Question

Find the power delivered by the sources in the circuit shown in figure:

Answer 1

Hint: In question such as these we can easily see that this circuit form a closed loop so the best and the simplest way to solve his problem is by applying the Kirchhoff’s voltage law as a close loop is given, we can determine the unknown variables that helps in simplifying the problem. Kirchhoff’s voltage law can be applied anywhere if a closed loop is given.

Formula used:
$P = {i^2}R$
Where, $P$ is the power, $i$ is the current and $R$ is the resistance
Conventions:
-If moving in the direction of current voltage decreases if a resistor is encountered.
-Voltage decreases if the current moves against the direction of the voltage source(i.e., from – to +).

Complete step by step answer:
Let’s start by applying Kirchhoff’s voltage law in the loop ‘a b c d’, starting from the point a and moving in the direction of the current.

At first we encounter a voltage source of 20-volt but it is in the opposite direction to the flow of current so, as per the sign convention we get a decrease of 20-volt (-20 V). Then a resistor of 2 ohm, which decreases the potential by $2i$. A 50-volt voltage source increases the potential followed by the decrease of potential by $i$. Thus, we reach the point ‘a’ from where we started.

By Kirchhoff’s voltage law
$ - 20 - 2i + 50 - i = 0$
$\Rightarrow 30 - 3i = 0$
$\Rightarrow 30 = 3i$
$\Rightarrow i = 10$
Since we know the current, we can find the value of power dissipated by the formula $\left( {P = {i^2}R} \right)$
Total power:
$P = {10^2} \times 2 + {10^2} \times 1$
$\Rightarrow P = 200 + 100$
$\therefore P = 300\,W$

Thus, the total power dissipated is 300 watts.
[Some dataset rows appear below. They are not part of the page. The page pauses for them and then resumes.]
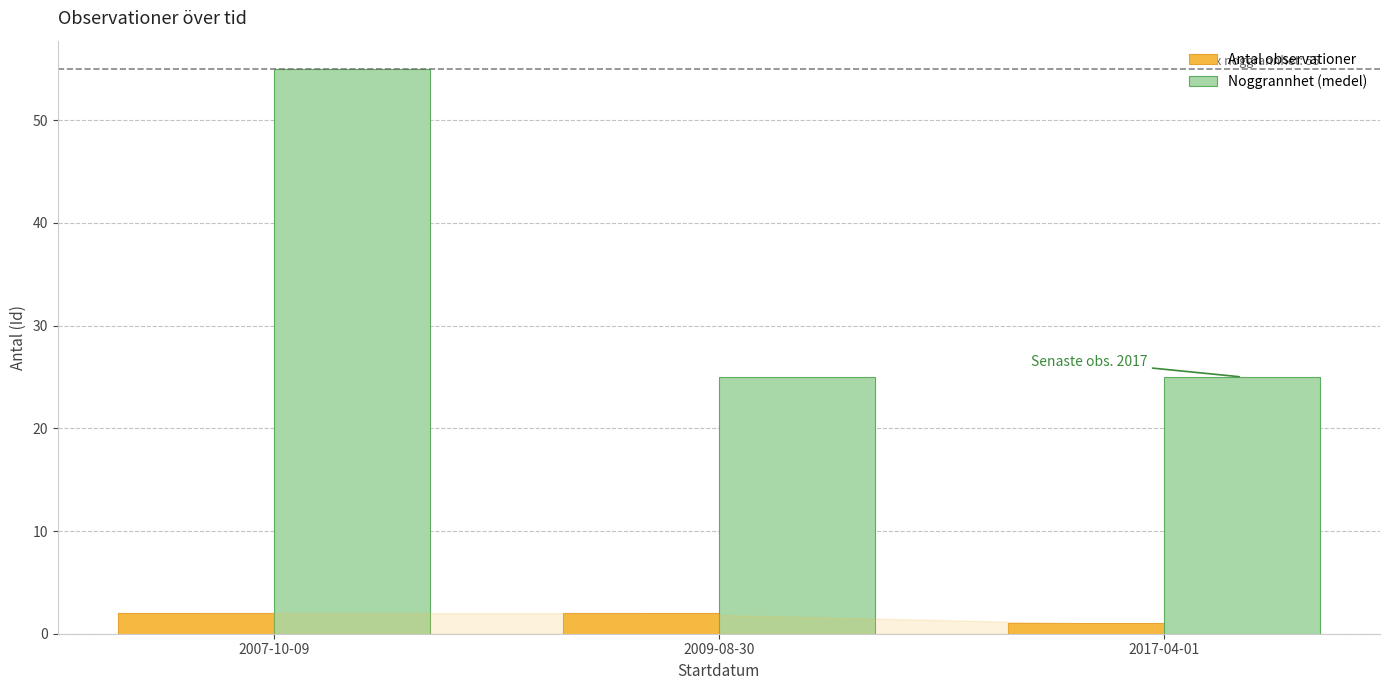

Which series has the largest range (max minus min)?

Noggrannhet (medel)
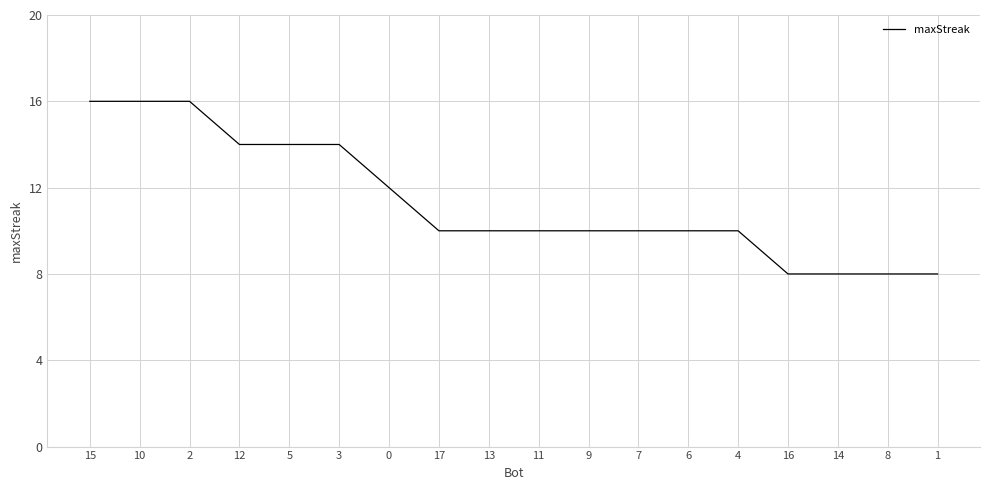

Does the chart have visible grid lines?

Yes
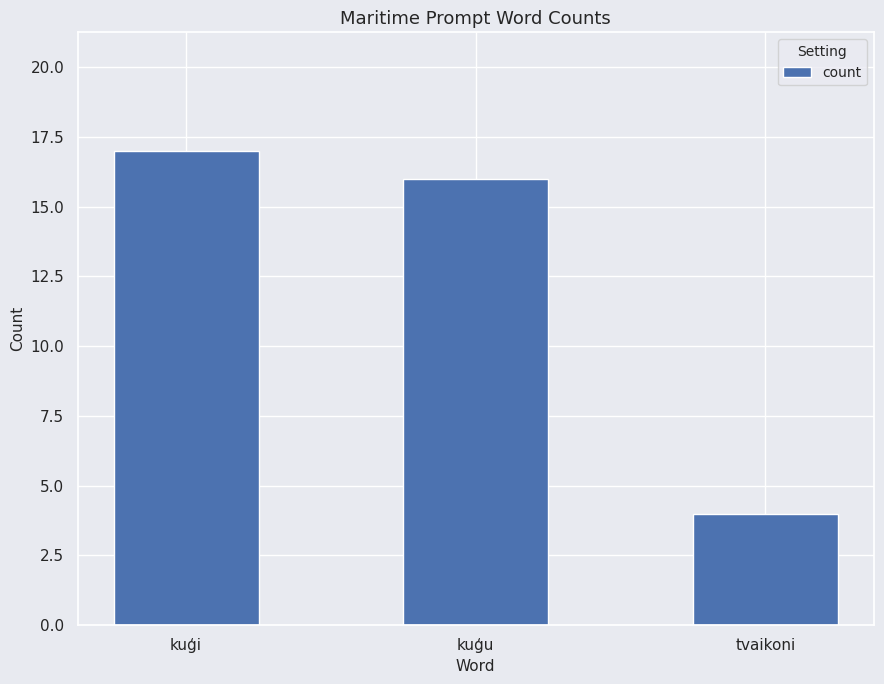

What is the label of the 3rd bar from the right?

kuģi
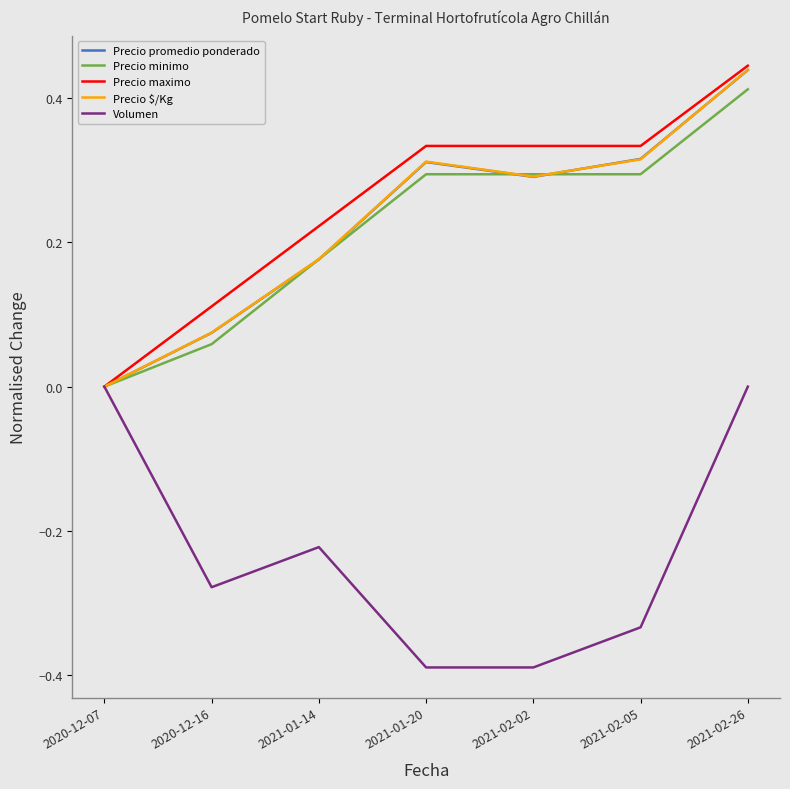

At which label does Precio minimo reach its peak?

2021-02-26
Note: There is also a direct way to solve this problem for competitive exams.First, we find the total equivalent voltage of the circuit which is 30-volt as the two sources are align against each other, but the resistance gets added simply and these two are in series with each other, so total resistance becomes 3 ohms. Thus, we can find the current and solve this problem.